TEXTO FORNECIDO:
════════════════════

Mensagens obtidas pela Polícia Federal e reveladas pela revista Veja mostram a lobista Roberta Luchsinger se vangloriando do acesso que teria ao presidente Luiz Inácio Lula da Silva e a integrantes de escalões de comando do governo federal. Em um dos prints, que segundo a reportagem integra um inquérito no qual Fábio Luís Lula da Silva, o Lulinha, é investigado, Roberta relata a um empresário que Lula teria oferecido a ela um cargo no governo, convite que diz ter recusado para se dedicar à sociedade mantida com o filho do presidente.
De acordo com os diálogos, Roberta, Lulinha e o empresário Fernando Bittar mantinham um grupo de mensagens para tratar de negócios junto ao governo federal, incluindo tratativas que teriam favorecido uma empresa do setor de produtos medicinais à base de cannabis junto ao Ministério da Saúde. A Polícia Federal aponta que Lulinha teria atuação discreta, mas seria referência decisória nos projetos discutidos pelo grupo, que projetava receber cerca de R$ 100 milhões apenas em 2024, segundo as mensagens citadas pela revista.
As conversas também indicam que a lobista teria dado instruções para entregas de dinheiro em espécie a diferentes destinatários e chegado a administrar finanças de Lulinha, que se mudou para Madri, na Espanha, após a prisão de um dos investigados no caso e a inclusão de Roberta nos inquéritos. Segundo a Polícia Federal, a mudança já era planejada anteriormente. As mensagens mostram ainda que o grupo teria recorrido ao então chefe de gabinete da Presidência, Marco Aurélio Santana Ribeiro, o Marcola, para viabilizar uma reunião com o então secretário-executivo do Ministério da Saúde. Segundo a investigação, Roberta teria pago contas de Marcola e comprado joias para ele, somando valores que ultrapassariam R$ 200 mil; ele não é investigado no inquérito até o momento.
Procurada pela revista Veja, a defesa de Lulinha negou que ele tenha qualquer relação com negócios envolvendo a administração pública e afirmou que o investigado carrega o peso do sobrenome que possui.

════════════════════

INFORMAÇÕES FORNECIDAS:
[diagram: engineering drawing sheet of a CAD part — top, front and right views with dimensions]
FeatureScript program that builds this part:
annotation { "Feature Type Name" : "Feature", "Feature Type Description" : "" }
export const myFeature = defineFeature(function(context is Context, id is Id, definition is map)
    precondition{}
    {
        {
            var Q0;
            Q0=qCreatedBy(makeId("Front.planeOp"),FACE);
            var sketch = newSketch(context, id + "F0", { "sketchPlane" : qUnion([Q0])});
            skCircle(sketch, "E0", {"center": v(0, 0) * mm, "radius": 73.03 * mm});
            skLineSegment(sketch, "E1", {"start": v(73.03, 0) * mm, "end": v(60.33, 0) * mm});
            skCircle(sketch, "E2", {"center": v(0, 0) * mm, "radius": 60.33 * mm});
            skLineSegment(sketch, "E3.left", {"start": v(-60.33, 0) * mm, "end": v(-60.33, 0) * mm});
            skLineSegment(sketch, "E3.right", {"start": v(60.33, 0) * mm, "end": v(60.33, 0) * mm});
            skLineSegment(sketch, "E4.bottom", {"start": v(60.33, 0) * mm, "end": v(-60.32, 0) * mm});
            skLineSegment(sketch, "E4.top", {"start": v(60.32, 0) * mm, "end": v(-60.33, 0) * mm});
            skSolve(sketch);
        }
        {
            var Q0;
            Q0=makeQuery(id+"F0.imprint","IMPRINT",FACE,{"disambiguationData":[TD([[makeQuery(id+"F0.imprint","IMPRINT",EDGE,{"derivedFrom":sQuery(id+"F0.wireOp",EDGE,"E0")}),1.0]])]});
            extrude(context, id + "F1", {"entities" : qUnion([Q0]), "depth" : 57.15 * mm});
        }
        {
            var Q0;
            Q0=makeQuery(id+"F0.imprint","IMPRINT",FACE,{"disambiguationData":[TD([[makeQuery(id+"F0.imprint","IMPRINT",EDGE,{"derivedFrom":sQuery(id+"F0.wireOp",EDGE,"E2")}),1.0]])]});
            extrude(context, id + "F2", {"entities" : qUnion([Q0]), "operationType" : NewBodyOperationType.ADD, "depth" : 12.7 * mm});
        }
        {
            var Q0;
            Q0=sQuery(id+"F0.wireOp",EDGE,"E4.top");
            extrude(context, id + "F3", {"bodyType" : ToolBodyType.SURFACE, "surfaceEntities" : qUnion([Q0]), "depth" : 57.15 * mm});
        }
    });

════════════════════

ENUNCIADO: Liste todas as pessoas identificadas por nome no texto fornecido.

TAREFA CONCLUÍDA: Roberta Luchsinger; Luiz Inácio Lula da Silva; Fábio Luís Lula da Silva, o Lulinha; Fernando Bittar; Marco Aurélio Santana Ribeiro, o Marcola.